A meme of André Leon Talley saying “It’s a famine of beauty, honey! My eyes are STARVING for beauty!” with the word “beauty” replaced with “media literacy”.

I care deeply about media literacy, having performed numerous analyses of popular media myself and having written about anti-trans media bias numerous times on this very newsletter.

And I dunno, something about this past week has got me to care a lot more about media literacy than normal…


Let’s start here: As a white American who has never so much as set foot in the Middle East, you should by no means look to me for advice on the Israel-Palestine conflict. For most of my life, the conflict has been in the periphery of my political world, which reflects my extreme privilege as a person living within the imperial core who benefits hugely from violence overseas simply by living in the country I’m in. The main reason I can type this newsletter comfortably from my home in Massachusetts, a home that has never in my country’s history been under threat of bombing from a foreign power, is because of the hard work of American imperialists and colonizers keeping underdeveloped countries from self-governing. While I have learned a lot about settler-colonialism from Indigenous people here in America and from some African scholars over the past few years, I am no authority on how this translates to Palestinian liberation or what that would entail.

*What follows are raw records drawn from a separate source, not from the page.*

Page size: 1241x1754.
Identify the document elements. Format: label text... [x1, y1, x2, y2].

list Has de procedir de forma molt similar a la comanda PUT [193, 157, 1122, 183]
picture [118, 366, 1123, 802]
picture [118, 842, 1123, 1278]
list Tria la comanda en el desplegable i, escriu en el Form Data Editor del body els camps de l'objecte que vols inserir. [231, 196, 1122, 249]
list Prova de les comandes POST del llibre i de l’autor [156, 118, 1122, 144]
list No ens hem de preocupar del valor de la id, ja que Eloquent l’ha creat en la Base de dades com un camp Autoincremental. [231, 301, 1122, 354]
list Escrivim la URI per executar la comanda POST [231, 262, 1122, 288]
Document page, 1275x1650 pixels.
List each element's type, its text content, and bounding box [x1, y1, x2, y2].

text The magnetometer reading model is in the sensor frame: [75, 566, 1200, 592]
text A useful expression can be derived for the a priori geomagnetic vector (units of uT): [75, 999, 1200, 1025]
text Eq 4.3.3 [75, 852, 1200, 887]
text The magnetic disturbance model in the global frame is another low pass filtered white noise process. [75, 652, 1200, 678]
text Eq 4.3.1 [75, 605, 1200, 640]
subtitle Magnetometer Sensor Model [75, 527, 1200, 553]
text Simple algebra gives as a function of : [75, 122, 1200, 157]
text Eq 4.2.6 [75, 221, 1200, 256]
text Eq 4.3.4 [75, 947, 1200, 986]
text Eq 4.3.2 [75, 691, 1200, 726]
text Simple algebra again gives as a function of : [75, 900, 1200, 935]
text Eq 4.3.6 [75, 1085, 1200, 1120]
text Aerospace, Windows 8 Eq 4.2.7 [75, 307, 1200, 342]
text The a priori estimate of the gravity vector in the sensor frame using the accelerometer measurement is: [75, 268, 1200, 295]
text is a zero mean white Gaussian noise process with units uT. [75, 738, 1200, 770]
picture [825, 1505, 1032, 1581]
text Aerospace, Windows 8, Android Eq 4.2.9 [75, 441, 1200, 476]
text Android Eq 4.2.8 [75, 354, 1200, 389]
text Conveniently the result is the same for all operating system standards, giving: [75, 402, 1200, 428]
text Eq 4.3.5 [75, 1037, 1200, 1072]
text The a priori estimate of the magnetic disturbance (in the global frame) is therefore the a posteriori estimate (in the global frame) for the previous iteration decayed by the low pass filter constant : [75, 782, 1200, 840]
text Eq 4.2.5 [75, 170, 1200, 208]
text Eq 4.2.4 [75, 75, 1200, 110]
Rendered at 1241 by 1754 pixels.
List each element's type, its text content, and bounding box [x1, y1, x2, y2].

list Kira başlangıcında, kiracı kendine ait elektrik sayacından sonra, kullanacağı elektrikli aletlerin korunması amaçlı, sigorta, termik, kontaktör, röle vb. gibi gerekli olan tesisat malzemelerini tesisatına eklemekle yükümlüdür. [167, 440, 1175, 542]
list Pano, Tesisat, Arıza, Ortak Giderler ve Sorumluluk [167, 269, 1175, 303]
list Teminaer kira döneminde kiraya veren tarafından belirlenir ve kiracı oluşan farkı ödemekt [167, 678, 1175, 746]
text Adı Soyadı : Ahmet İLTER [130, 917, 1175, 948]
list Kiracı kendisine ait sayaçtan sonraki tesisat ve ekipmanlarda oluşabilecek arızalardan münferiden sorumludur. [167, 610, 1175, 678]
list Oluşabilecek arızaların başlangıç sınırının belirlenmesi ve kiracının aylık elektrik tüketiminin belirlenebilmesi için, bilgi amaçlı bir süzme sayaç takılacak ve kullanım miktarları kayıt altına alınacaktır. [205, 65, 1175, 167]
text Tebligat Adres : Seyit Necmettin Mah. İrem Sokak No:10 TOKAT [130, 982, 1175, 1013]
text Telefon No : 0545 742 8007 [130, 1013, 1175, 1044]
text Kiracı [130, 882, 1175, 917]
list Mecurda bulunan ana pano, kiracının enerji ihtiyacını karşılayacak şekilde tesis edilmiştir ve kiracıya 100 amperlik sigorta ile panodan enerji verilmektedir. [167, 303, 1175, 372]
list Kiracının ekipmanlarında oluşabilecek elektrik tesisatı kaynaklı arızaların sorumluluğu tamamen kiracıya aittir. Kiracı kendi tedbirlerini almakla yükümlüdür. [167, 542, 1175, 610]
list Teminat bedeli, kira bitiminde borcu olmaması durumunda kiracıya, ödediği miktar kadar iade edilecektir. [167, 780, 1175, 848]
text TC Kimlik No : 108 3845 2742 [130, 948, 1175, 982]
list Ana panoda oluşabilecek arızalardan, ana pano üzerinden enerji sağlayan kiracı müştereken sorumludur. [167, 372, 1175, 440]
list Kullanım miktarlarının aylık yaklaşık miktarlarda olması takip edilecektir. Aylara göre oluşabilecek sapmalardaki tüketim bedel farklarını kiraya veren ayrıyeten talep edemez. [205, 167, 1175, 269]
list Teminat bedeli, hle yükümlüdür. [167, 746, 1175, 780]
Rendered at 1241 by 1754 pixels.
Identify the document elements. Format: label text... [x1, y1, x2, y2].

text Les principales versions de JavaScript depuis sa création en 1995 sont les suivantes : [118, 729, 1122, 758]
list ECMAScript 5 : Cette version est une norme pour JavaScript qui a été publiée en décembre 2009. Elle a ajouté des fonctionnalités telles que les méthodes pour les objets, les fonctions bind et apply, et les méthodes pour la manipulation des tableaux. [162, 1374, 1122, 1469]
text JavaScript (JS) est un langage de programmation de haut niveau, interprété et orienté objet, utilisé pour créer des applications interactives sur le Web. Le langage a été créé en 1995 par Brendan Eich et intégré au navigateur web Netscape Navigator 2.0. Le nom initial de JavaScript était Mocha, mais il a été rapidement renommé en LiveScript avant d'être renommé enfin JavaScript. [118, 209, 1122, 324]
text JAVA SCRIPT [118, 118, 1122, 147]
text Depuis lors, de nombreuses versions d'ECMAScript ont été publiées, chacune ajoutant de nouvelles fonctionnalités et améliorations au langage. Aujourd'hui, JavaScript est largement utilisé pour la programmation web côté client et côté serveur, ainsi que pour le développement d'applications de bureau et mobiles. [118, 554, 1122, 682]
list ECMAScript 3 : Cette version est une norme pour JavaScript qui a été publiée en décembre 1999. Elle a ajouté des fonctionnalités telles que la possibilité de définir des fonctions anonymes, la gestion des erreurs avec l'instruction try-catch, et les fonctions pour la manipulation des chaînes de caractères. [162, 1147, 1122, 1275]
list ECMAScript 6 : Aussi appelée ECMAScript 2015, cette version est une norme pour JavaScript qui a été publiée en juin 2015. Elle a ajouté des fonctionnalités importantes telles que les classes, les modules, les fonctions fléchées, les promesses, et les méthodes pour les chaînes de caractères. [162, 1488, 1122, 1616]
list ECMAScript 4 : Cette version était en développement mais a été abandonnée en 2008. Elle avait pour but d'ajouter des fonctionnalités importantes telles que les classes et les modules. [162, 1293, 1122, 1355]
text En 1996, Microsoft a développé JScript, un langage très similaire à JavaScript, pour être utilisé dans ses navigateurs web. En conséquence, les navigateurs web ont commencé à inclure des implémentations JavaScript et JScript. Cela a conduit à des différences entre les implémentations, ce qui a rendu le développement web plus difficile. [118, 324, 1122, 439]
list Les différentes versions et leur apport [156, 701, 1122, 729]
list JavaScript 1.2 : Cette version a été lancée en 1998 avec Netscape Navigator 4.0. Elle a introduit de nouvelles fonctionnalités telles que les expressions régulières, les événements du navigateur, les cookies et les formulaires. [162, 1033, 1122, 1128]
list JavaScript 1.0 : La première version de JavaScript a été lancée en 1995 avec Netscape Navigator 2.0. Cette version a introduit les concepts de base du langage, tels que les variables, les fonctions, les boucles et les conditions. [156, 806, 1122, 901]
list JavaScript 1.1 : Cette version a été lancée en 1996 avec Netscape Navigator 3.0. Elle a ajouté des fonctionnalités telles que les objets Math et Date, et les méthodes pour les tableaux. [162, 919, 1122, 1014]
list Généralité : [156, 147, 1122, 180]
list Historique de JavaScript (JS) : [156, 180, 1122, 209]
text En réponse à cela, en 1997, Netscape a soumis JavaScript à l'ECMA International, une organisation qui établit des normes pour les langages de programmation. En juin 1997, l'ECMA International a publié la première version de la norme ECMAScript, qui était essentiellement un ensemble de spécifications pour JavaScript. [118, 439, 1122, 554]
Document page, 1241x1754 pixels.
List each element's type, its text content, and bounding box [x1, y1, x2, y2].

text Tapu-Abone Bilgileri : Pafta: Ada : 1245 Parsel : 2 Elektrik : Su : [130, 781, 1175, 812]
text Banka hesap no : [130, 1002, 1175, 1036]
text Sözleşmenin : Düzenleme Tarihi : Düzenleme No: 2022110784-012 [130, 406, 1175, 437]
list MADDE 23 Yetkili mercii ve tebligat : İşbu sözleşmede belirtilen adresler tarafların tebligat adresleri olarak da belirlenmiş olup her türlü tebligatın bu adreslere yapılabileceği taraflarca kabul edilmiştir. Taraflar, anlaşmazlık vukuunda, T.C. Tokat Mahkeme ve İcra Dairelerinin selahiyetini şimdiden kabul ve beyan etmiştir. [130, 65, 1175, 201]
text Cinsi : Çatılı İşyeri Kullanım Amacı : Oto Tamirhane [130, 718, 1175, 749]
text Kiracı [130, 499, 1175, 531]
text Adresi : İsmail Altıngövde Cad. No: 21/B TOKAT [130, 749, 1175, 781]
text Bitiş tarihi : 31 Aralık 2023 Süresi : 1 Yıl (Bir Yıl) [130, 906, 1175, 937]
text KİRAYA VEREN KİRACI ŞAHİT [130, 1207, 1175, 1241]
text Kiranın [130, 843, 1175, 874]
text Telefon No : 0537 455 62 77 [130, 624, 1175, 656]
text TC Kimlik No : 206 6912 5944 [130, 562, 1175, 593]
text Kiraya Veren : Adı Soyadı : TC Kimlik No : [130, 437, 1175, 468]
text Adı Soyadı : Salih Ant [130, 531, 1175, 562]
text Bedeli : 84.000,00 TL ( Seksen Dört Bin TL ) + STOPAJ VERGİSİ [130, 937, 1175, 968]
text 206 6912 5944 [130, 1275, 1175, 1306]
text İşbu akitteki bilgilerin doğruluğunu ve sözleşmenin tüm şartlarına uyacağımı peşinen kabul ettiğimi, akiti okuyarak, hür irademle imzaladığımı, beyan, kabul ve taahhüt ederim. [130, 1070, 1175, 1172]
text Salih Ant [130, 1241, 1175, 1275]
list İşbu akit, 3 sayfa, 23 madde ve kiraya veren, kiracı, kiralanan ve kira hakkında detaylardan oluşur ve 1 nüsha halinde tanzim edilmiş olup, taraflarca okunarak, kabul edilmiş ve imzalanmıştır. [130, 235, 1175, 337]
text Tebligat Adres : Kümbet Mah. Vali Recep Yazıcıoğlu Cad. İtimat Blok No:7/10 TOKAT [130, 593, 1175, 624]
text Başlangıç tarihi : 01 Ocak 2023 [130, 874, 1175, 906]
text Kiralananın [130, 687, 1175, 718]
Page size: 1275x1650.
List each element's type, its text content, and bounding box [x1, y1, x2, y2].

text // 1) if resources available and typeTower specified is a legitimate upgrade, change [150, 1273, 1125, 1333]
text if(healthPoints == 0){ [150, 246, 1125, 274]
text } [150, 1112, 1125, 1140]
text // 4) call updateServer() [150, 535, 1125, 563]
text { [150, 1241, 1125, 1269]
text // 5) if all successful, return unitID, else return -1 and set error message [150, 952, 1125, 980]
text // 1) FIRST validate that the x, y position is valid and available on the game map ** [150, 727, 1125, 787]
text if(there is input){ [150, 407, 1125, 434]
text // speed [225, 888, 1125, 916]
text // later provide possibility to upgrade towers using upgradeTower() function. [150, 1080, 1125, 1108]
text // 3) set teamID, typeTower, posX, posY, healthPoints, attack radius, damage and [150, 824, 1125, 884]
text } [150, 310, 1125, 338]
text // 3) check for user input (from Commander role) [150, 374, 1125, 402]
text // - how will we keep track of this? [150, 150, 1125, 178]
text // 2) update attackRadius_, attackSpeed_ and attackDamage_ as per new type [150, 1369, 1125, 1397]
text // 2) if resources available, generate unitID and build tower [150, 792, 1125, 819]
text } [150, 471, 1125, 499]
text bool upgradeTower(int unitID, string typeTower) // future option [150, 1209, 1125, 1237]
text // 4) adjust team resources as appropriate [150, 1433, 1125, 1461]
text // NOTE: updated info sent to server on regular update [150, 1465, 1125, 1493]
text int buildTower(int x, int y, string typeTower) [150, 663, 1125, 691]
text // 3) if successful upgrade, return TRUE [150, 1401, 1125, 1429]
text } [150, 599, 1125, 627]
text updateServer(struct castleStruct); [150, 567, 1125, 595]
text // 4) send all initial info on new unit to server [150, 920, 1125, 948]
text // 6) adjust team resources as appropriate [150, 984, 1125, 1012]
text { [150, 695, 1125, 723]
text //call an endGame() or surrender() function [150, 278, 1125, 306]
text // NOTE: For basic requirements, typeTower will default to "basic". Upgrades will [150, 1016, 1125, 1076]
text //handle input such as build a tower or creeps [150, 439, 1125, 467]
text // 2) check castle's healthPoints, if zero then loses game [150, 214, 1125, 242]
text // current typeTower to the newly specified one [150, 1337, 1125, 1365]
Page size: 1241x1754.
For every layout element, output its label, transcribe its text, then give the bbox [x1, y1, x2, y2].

With that out of the way, let me not bury the lead any further: It’s “Free Palestine”, it’s always been “Free Palestine”, and it’s always gonna be “Free Palestine”.

Despite the limitations of my perspective, it should not take any background knowledge on geopolitics to condemn a genocide. What Israel is doing to Palestine is a genocide, in fact is has been for a very long time, and it reflects an ideology of settler-colonialism. Palestinians have been dehumanized, persecuted, and directly murdered by Israeli people on the basis of being Palestinian. Palestinians have fought back, as is their right according to international law, but the conflict is very one-sided considering that Israel (1) has the power to shut off their water and electricity, thanks in part to previous colonial violence enacted by them, and (2) has the support of the American military, the largest military in the world and it’s not even close.